BEGIN

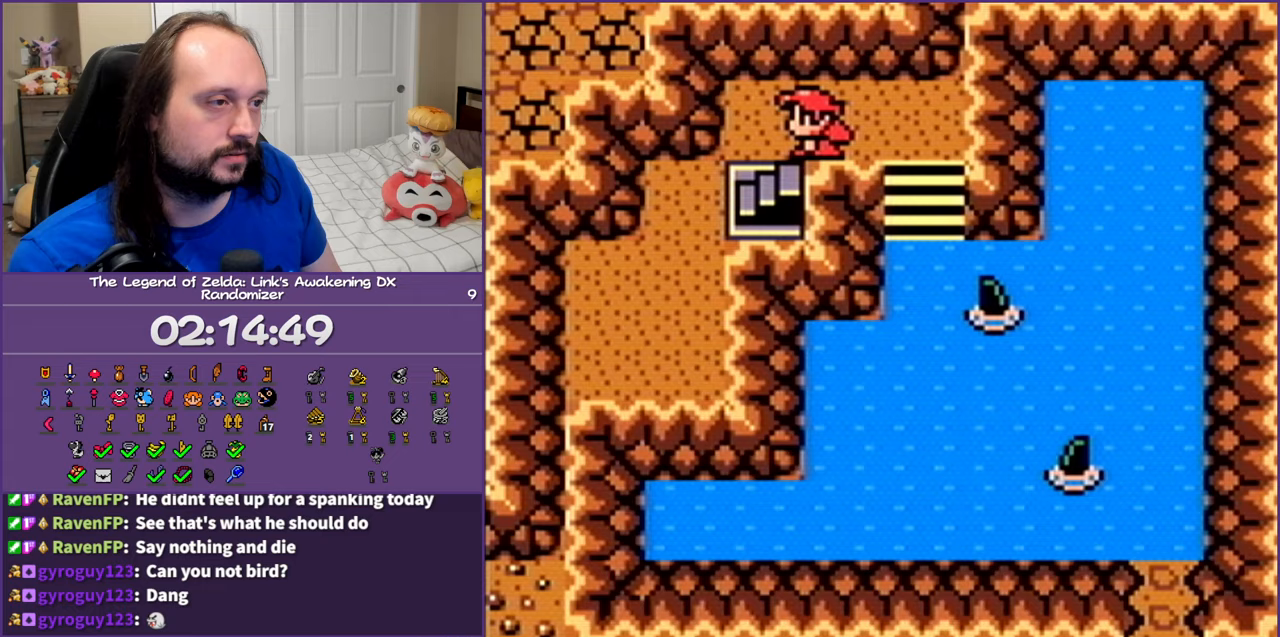
{"buttons": [], "events": [[83, "DPAD_LEFT", "up"], [450, "DPAD_DOWN", "up"]]}
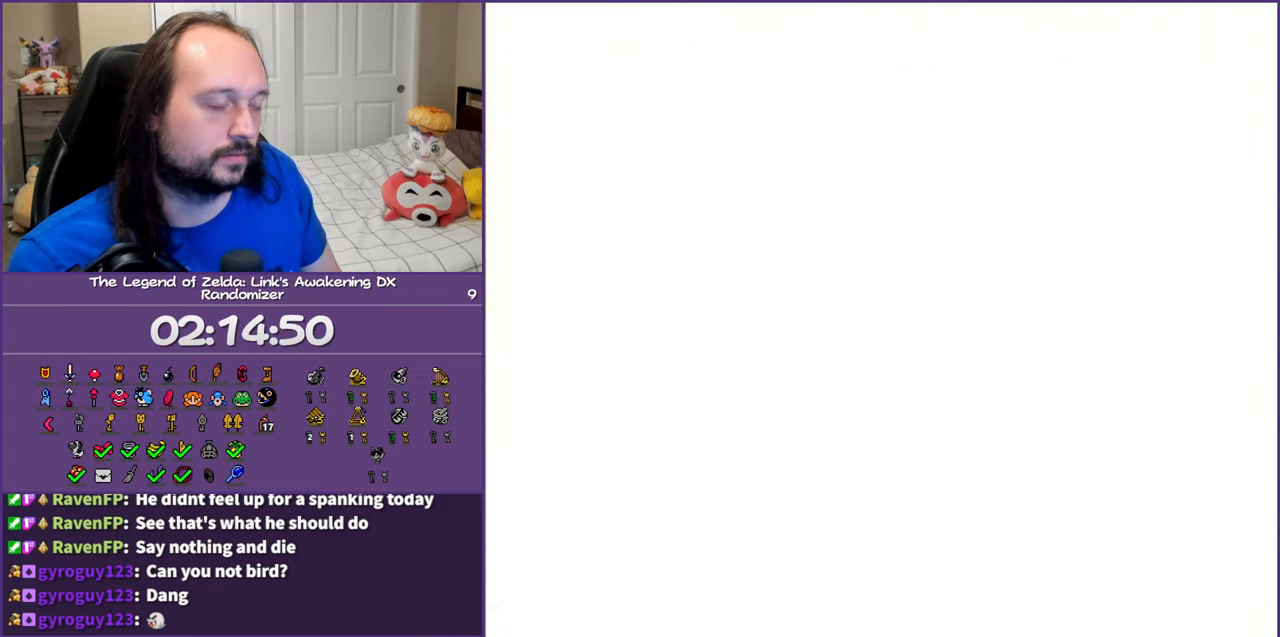
{"buttons": [], "events": []}
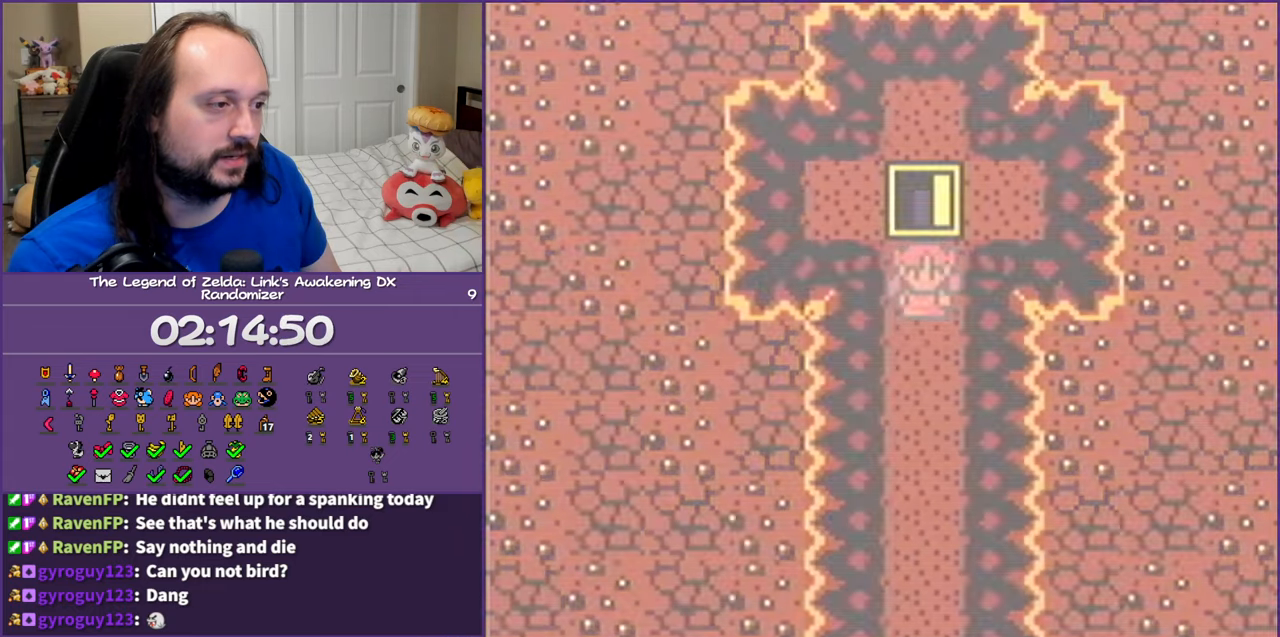
{"buttons": ["A", "DPAD_DOWN"], "events": [[267, "DPAD_DOWN", "down"], [333, "A", "down"]]}
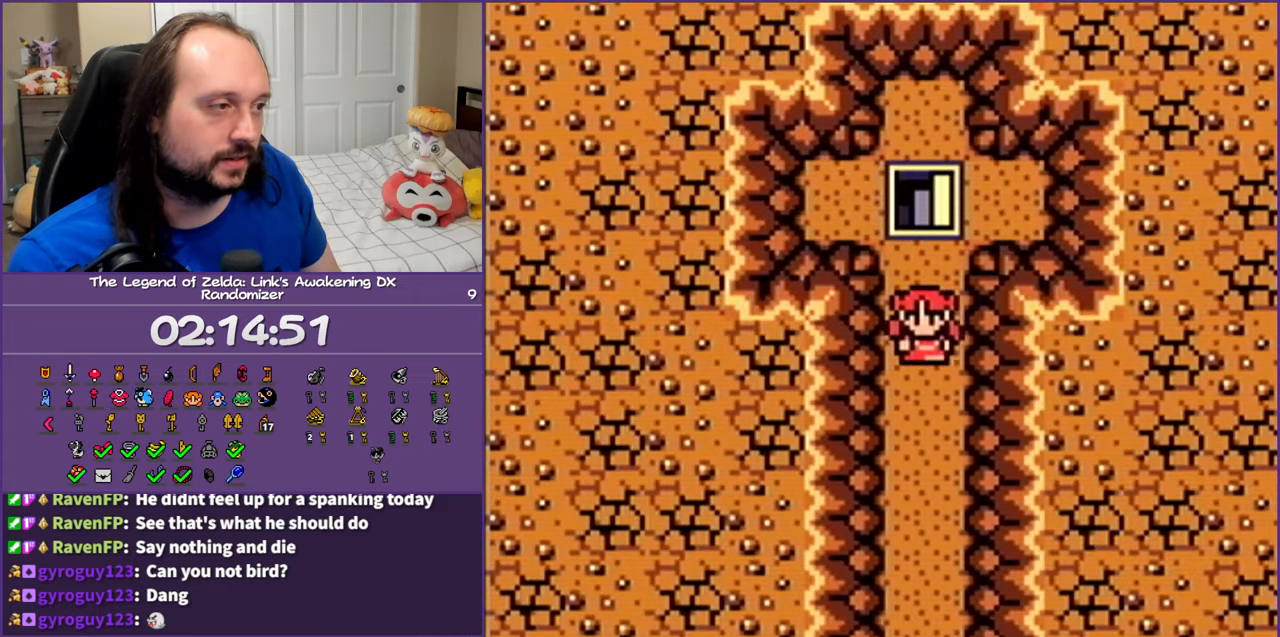
{"buttons": ["A", "DPAD_DOWN"], "events": []}
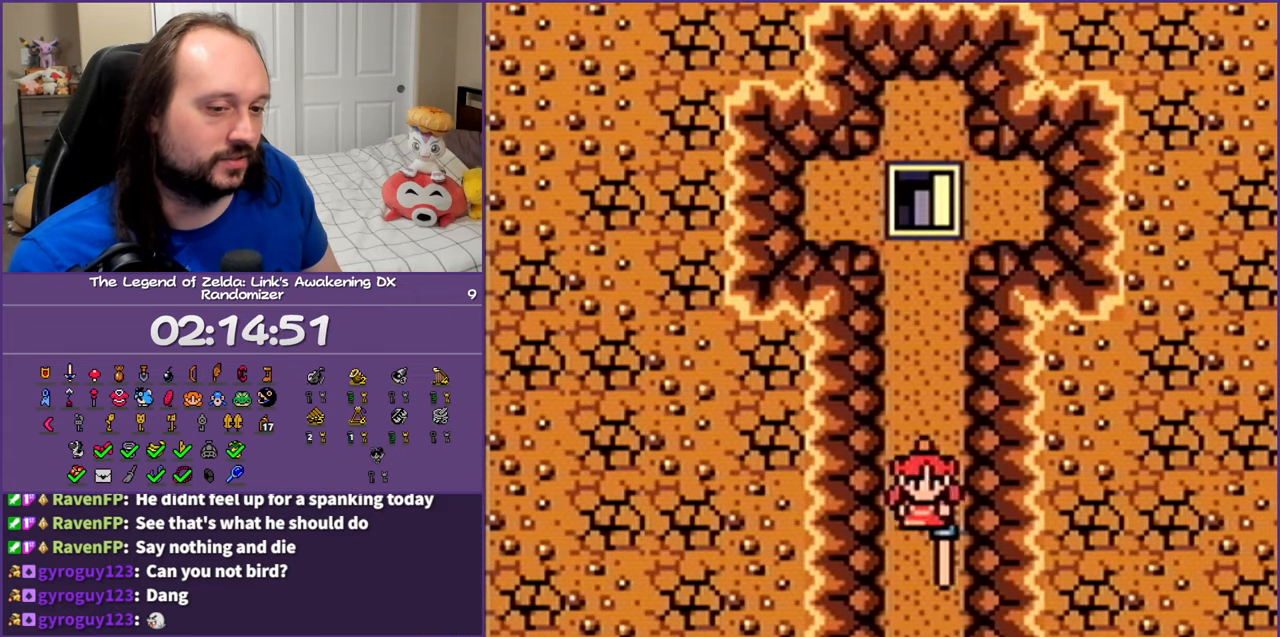
{"buttons": ["A", "DPAD_DOWN"], "events": []}
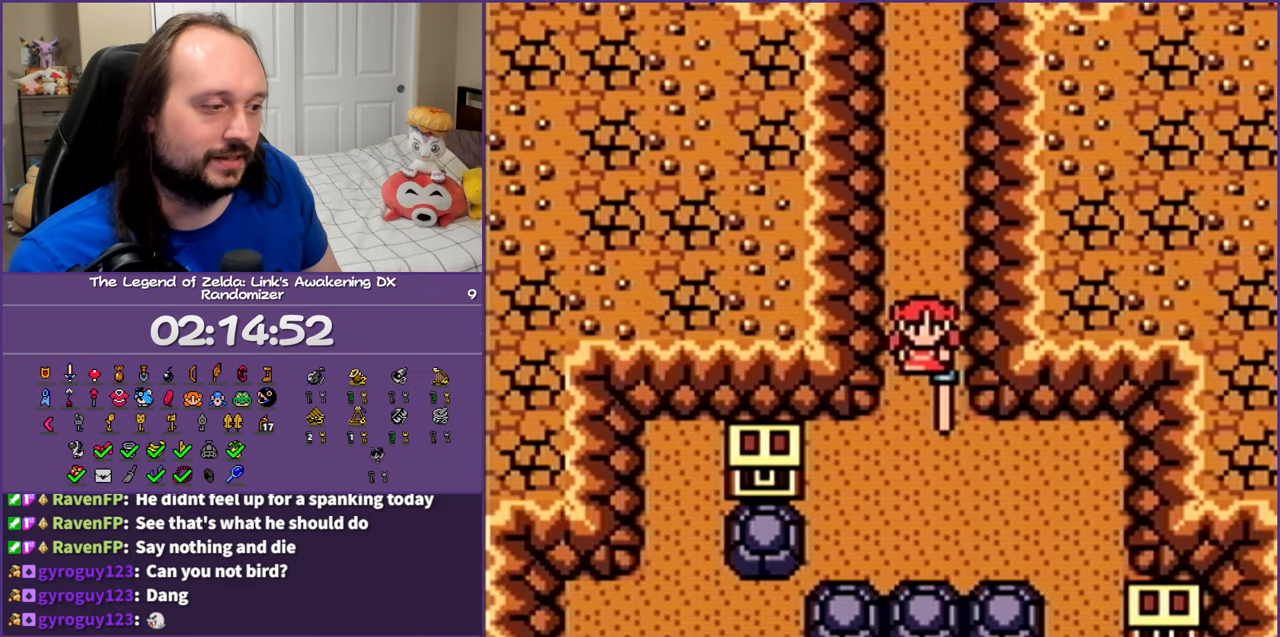
{"buttons": ["DPAD_DOWN"], "events": [[300, "A", "up"]]}
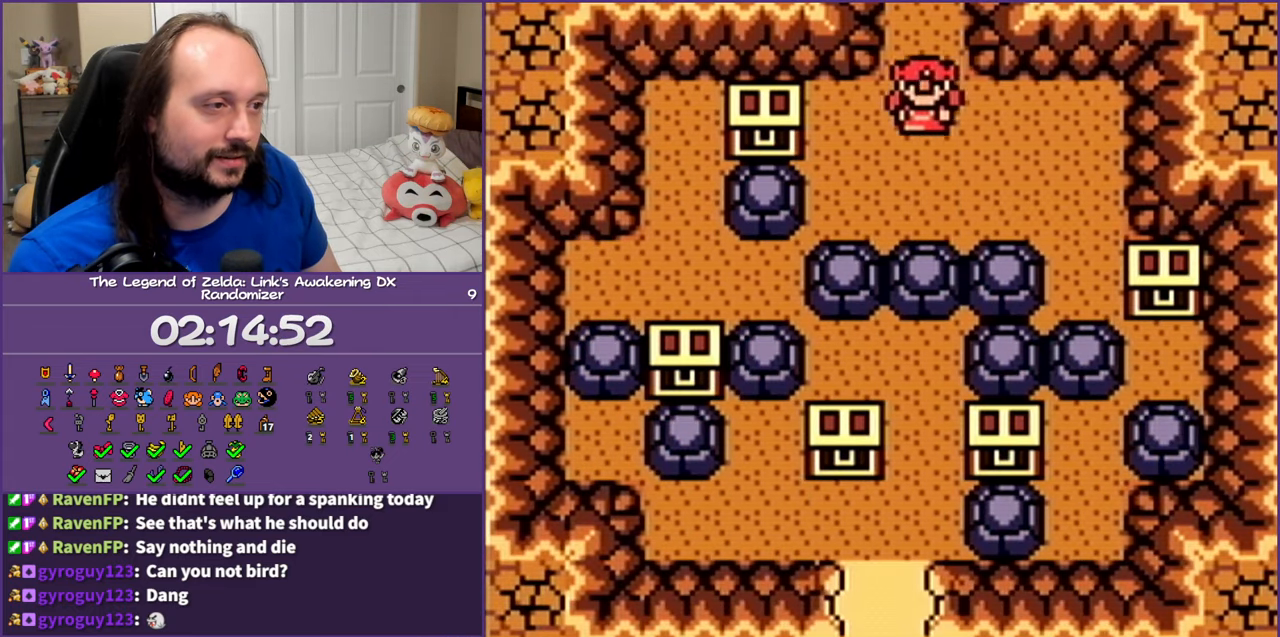
{"buttons": ["DPAD_LEFT"], "events": [[250, "DPAD_LEFT", "down"], [350, "DPAD_DOWN", "up"]]}
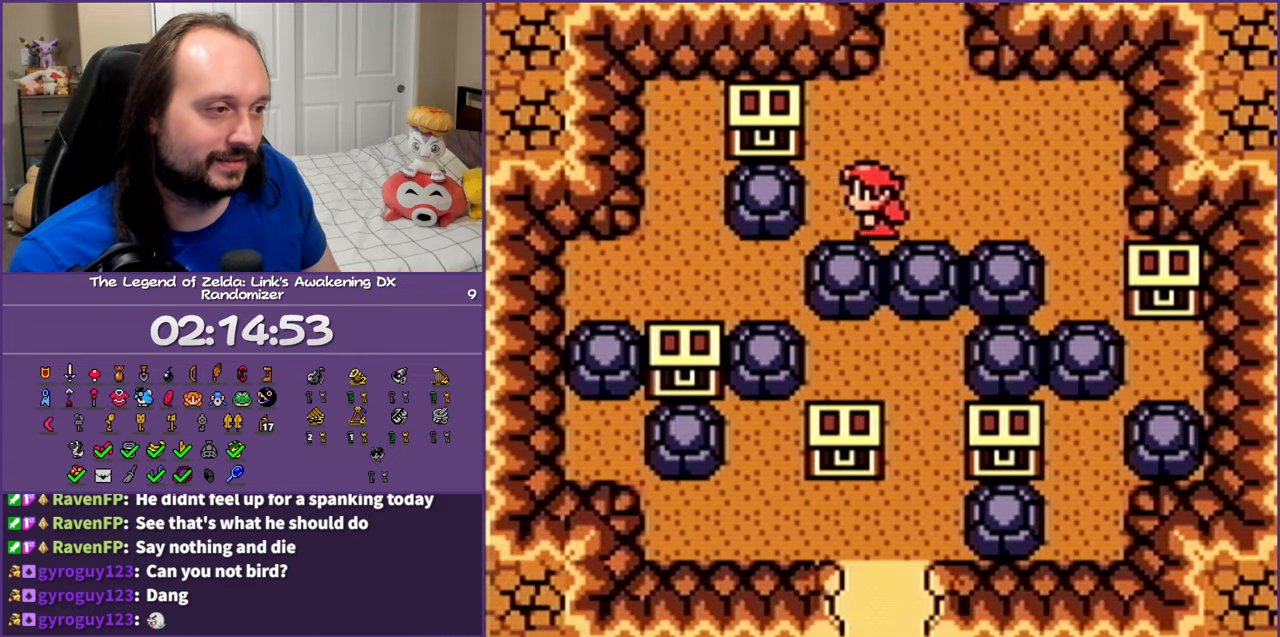
{"buttons": ["DPAD_LEFT"], "events": []}
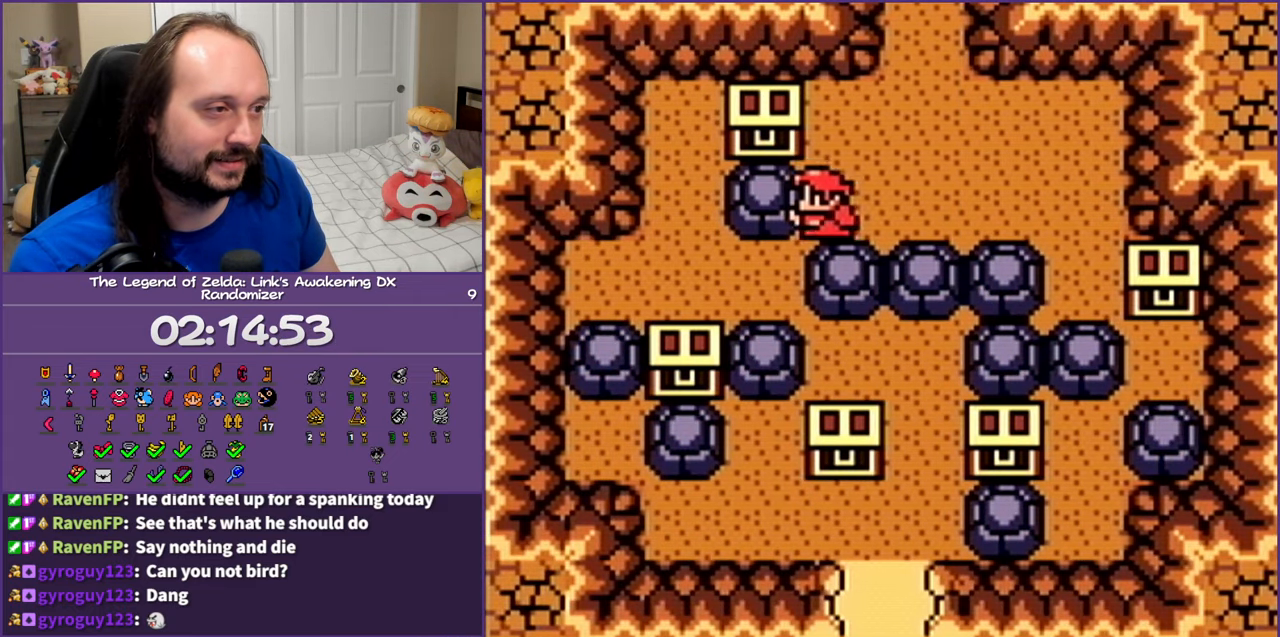
{"buttons": ["DPAD_LEFT"], "events": []}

END

*Activity*.
When you restate the listing above, give each line word for word but leave out every image.

*Result for this task*.
{"buttons": [], "events": [[83, "DPAD_LEFT", "up"], [450, "DPAD_DOWN", "up"]]}
{"buttons": [], "events": []}
{"buttons": ["A", "DPAD_DOWN"], "events": [[267, "DPAD_DOWN", "down"], [333, "A", "down"]]}
{"buttons": ["A", "DPAD_DOWN"], "events": []}
{"buttons": ["A", "DPAD_DOWN"], "events": []}
{"buttons": ["DPAD_DOWN"], "events": [[300, "A", "up"]]}
{"buttons": ["DPAD_LEFT"], "events": [[250, "DPAD_LEFT", "down"], [350, "DPAD_DOWN", "up"]]}
{"buttons": ["DPAD_LEFT"], "events": []}
{"buttons": ["DPAD_LEFT"], "events": []}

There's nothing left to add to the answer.